There had been problems with Maccabi Tel Aviv before, including clashes between the club’s fans and Dutch supporters at a match in Amsterdam in 2024.
As reported by the Guardian, West Midlands Police said intelligence gathered from a Dutch police report showed Maccabi fans had thrown Muslims into a river, that 5,000 Dutch officers were needed to police the game, and Israeli fans had intentionally targeted Muslim communities.
In fact, Dutch police told the Sunday Times it was not all true.
Wednesday’s report confirms inaccuracies and exaggerations despite being there “a significant level of disorder” around the fixture. It was, in fact, a Maccabi fan who was found in the river and 1,200 officers were deployed. It also found that Israeli fans did not intentionally target Muslim communities, though some individual Muslims and pro-Palestinians were.

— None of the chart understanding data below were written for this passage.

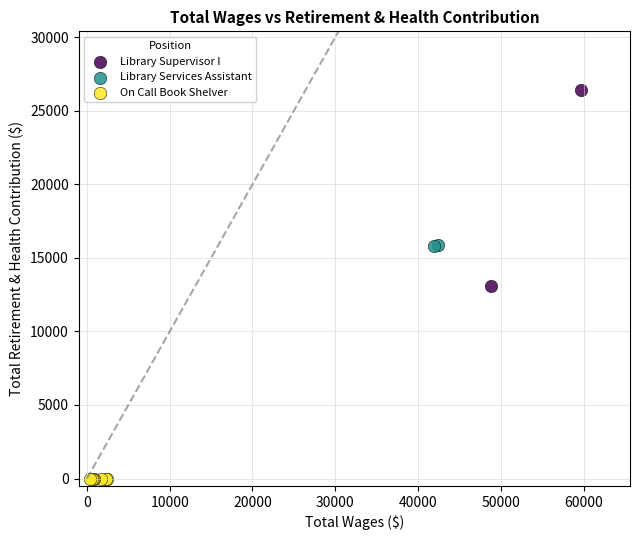

Which series reaches the minimum Y coordinate?

On Call Book Shelver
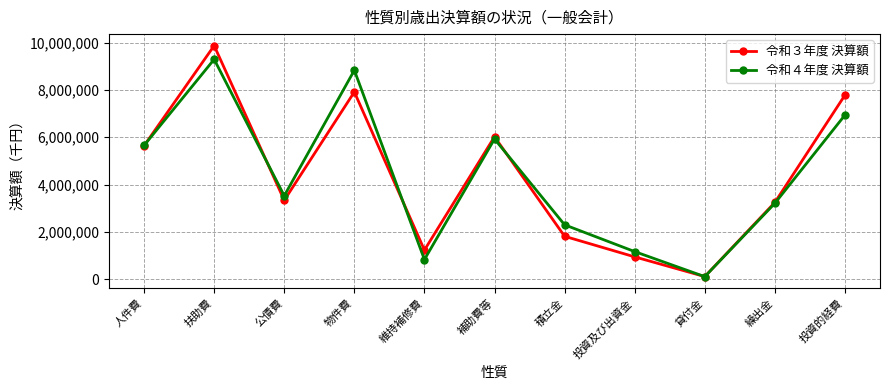

Rank the categories by 令和４年度 決算額 value from lowest to highest.

貸付金, 維持補修費, 投資及び出資金, 積立金, 繰出金, 公債費, 人件費, 補助費等, 投資的経費, 物件費, 扶助費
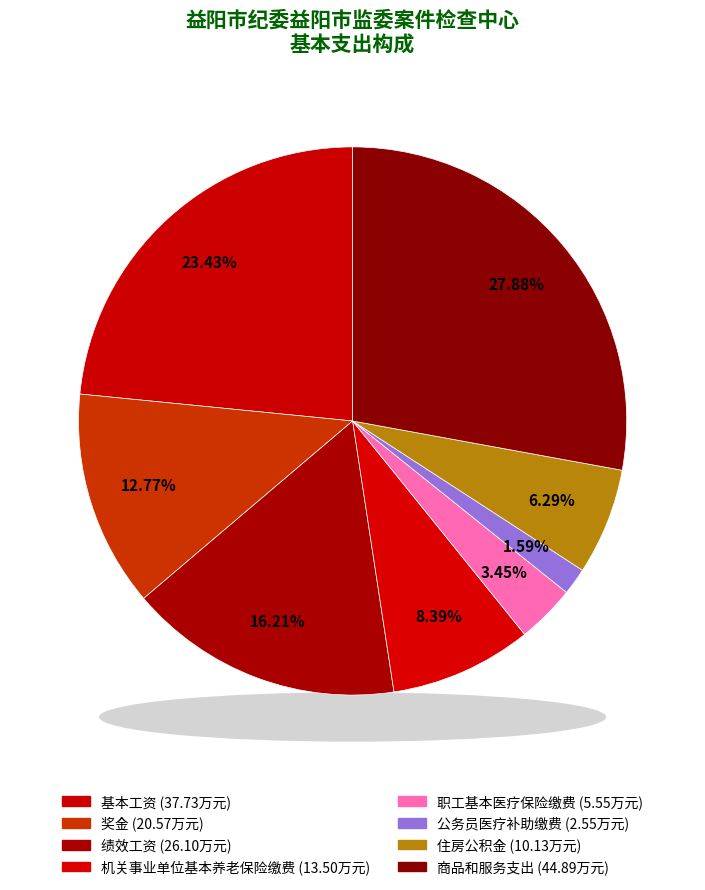

What portion of the pie excludes 公务员医疗补助缴费?

98.4%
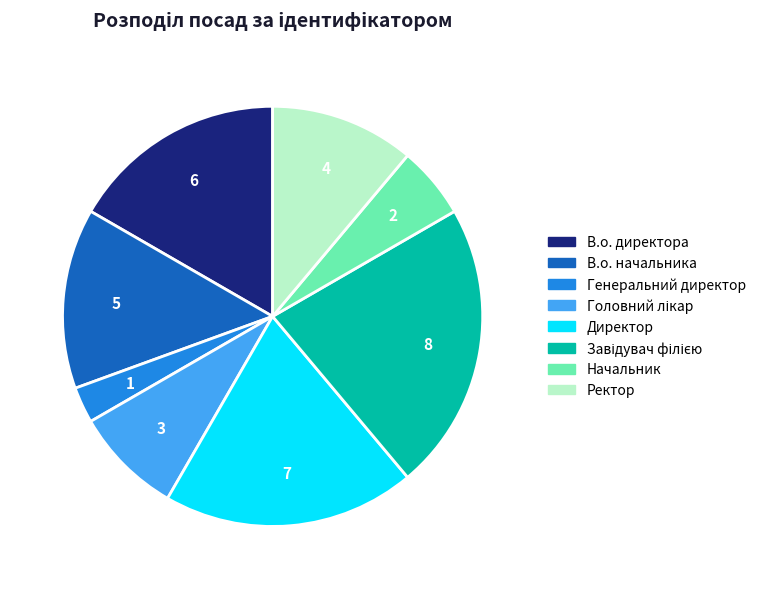

Do Директор and Начальник together represent more than half of the pie?

No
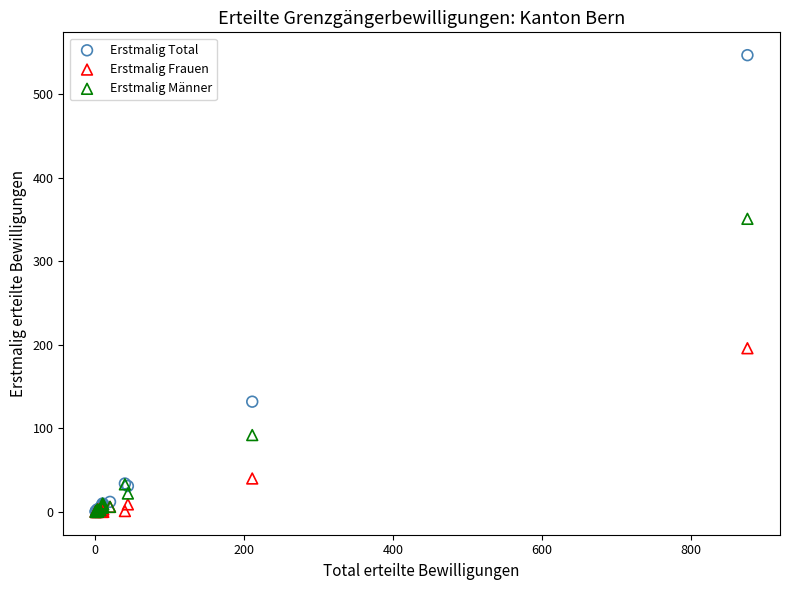

In the Erstmalig Männer series, what Y value is closest to 175?

92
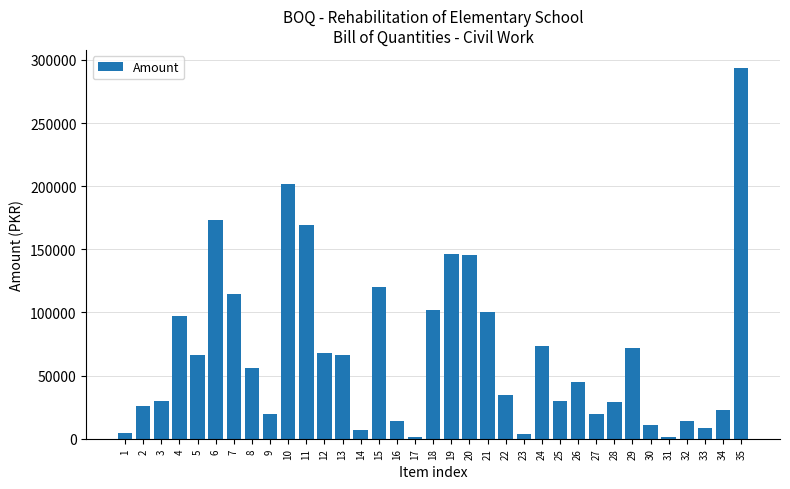

Between 15 and 3, which is larger?

15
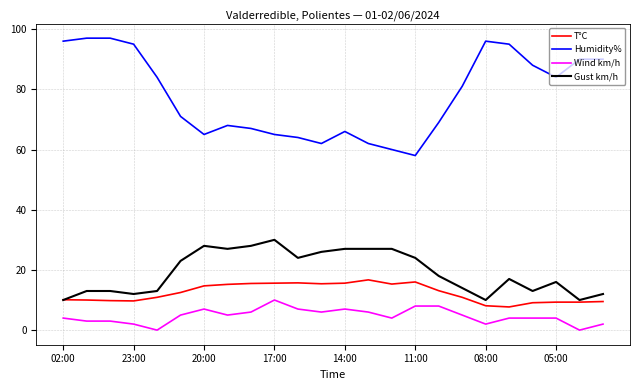

What are all the series names shown in the legend?

T°C, Humidity%, Wind km/h, Gust km/h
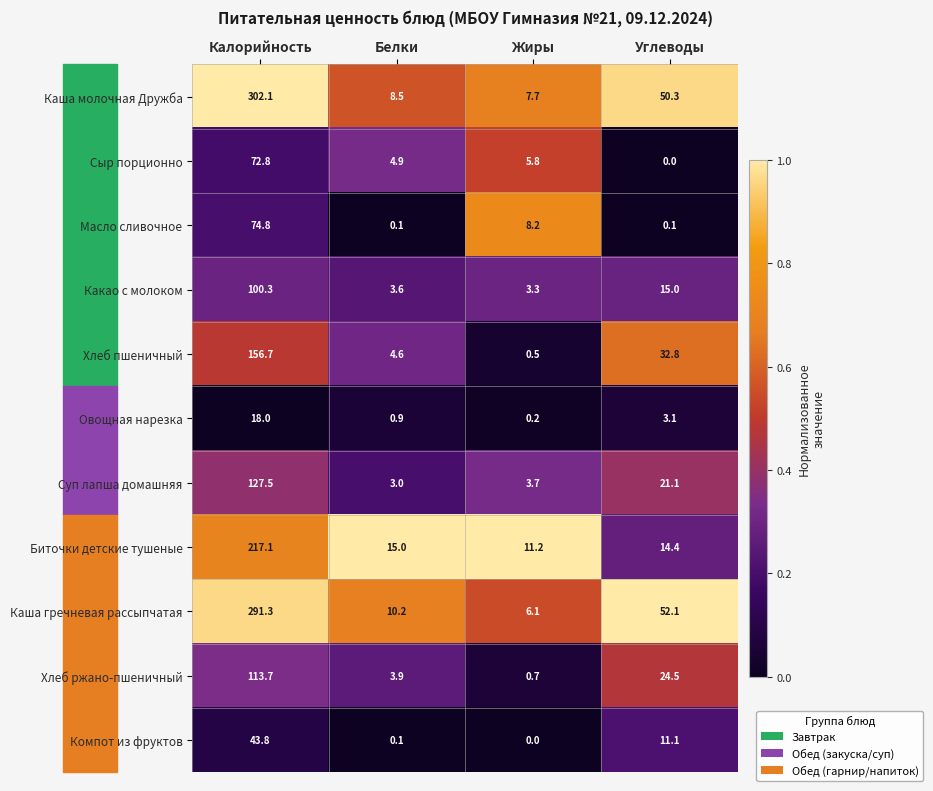

The value of Хлеб ржано-пшеничный at Жиры is 1.1. True or false?

False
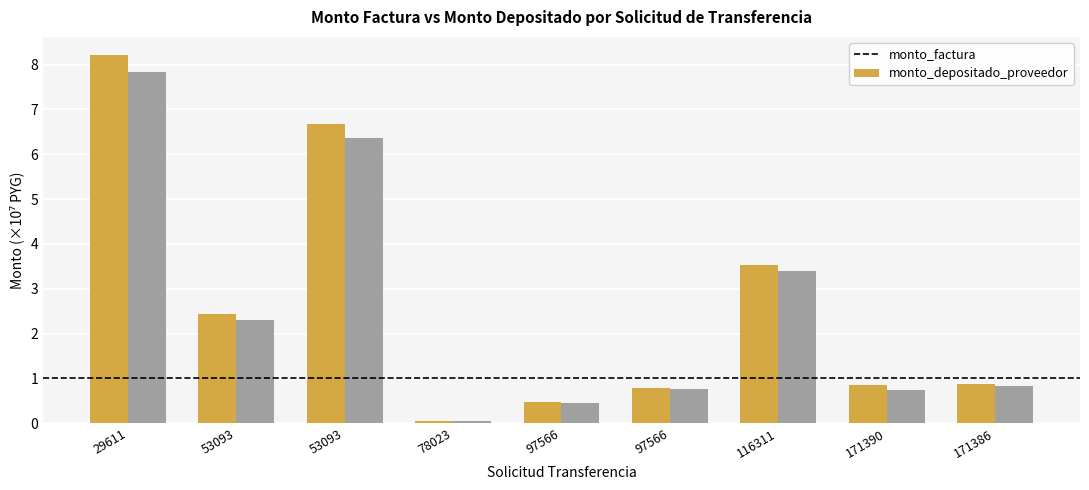

List the labels in order of monto_depositado_proveedor value, largest first.

29611, 53093, 116311, 53093, 171386, 97566, 171390, 97566, 78023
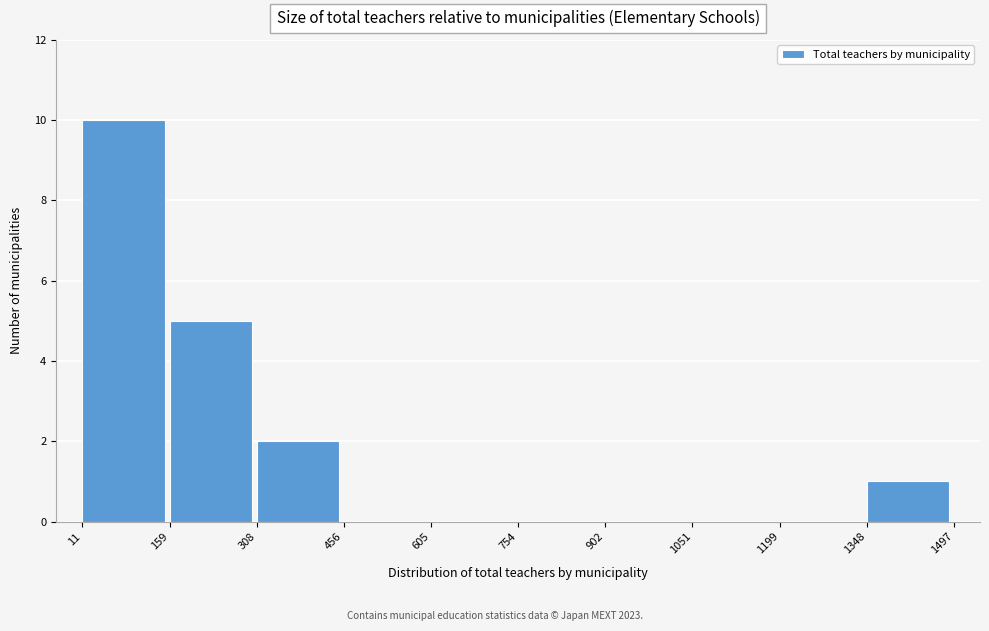

Reading left to right, list every bar in this chart as the range it spans on the x-axis followed by its height. The values are not printed on the chart, so give them approximately, as read against the axis.

11 to 159: 10
159 to 308: 5
308 to 456: 2
456 to 605: 0
605 to 754: 0
754 to 902: 0
902 to 1051: 0
1051 to 1199: 0
1199 to 1348: 0
1348 to 1497: 1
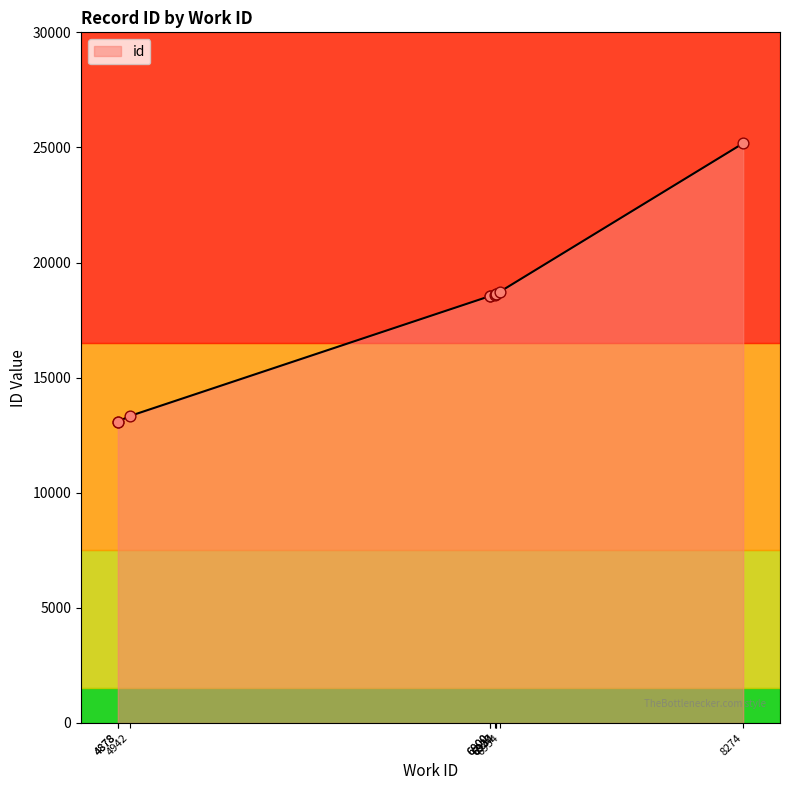

Approximately how many times larger is the value at 6927 compared to 4878?

1.4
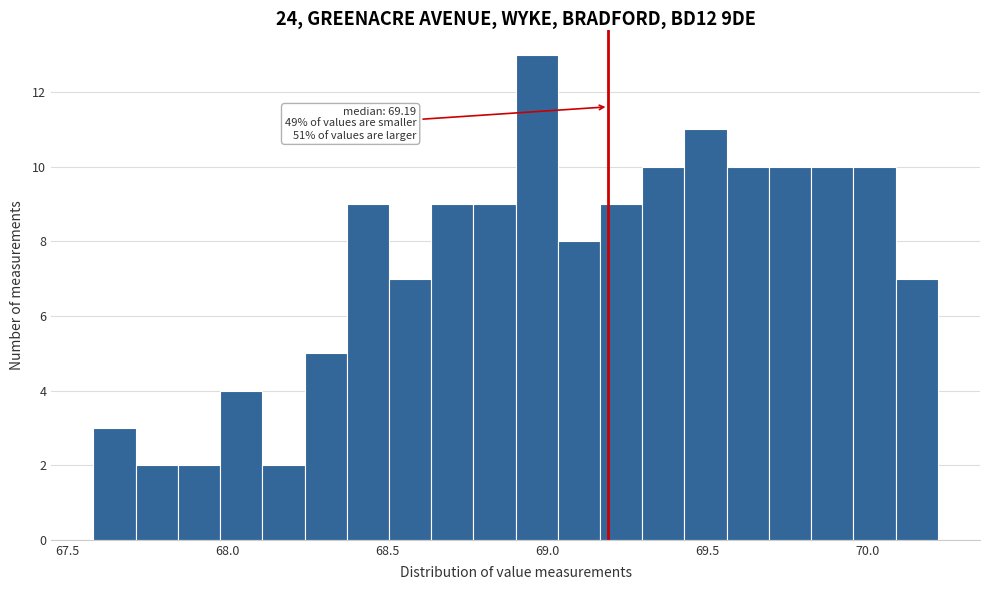

Read against the x-axis, roughly where is the centre of the tallest bar?

68.95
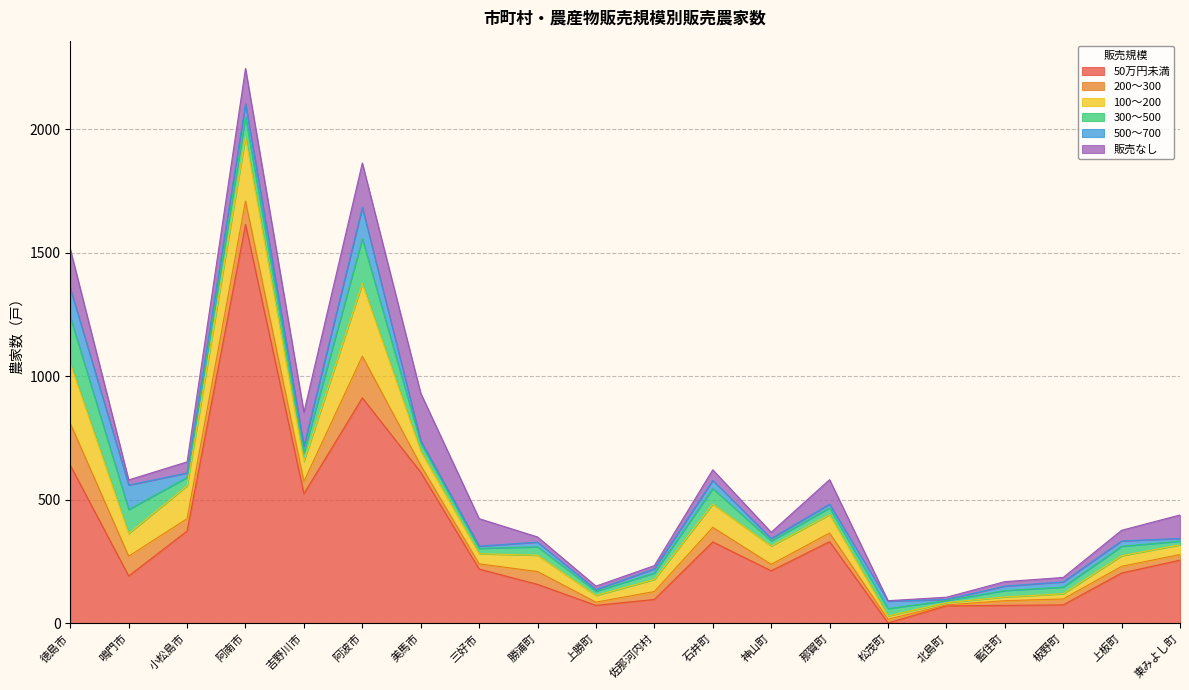

Where is the first local minimum for 200～300?

小松島市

There were reports of hundreds of Israeli fans pulling down Palestinian flags and chanting against Arabs – but Dutch police evidence recorded just three incidents involving flags, and also instances of Dutch locals ambushing and attacking Israeli fans.
Earlier this month, West Midlands Police Chief Constable Craig Guildford was called to give evidence to the home affairs select committee for a second time. MPs had been less than impressed with his first appearance.
Guildford denied there was any conspiracy to ban Maccabi fans.
But MPs were astonished to discover that information gathered before the scheduled match in Birmingham contained “high confidence intelligence” about “elements of the community in [the] West Midlands wanting to ‘arm’ themselves'” and target Maccabi fans.
Asked why this information had not been made public, the chief constable said to the consternation of MPs that it was because “he wasn’t asked about it” before.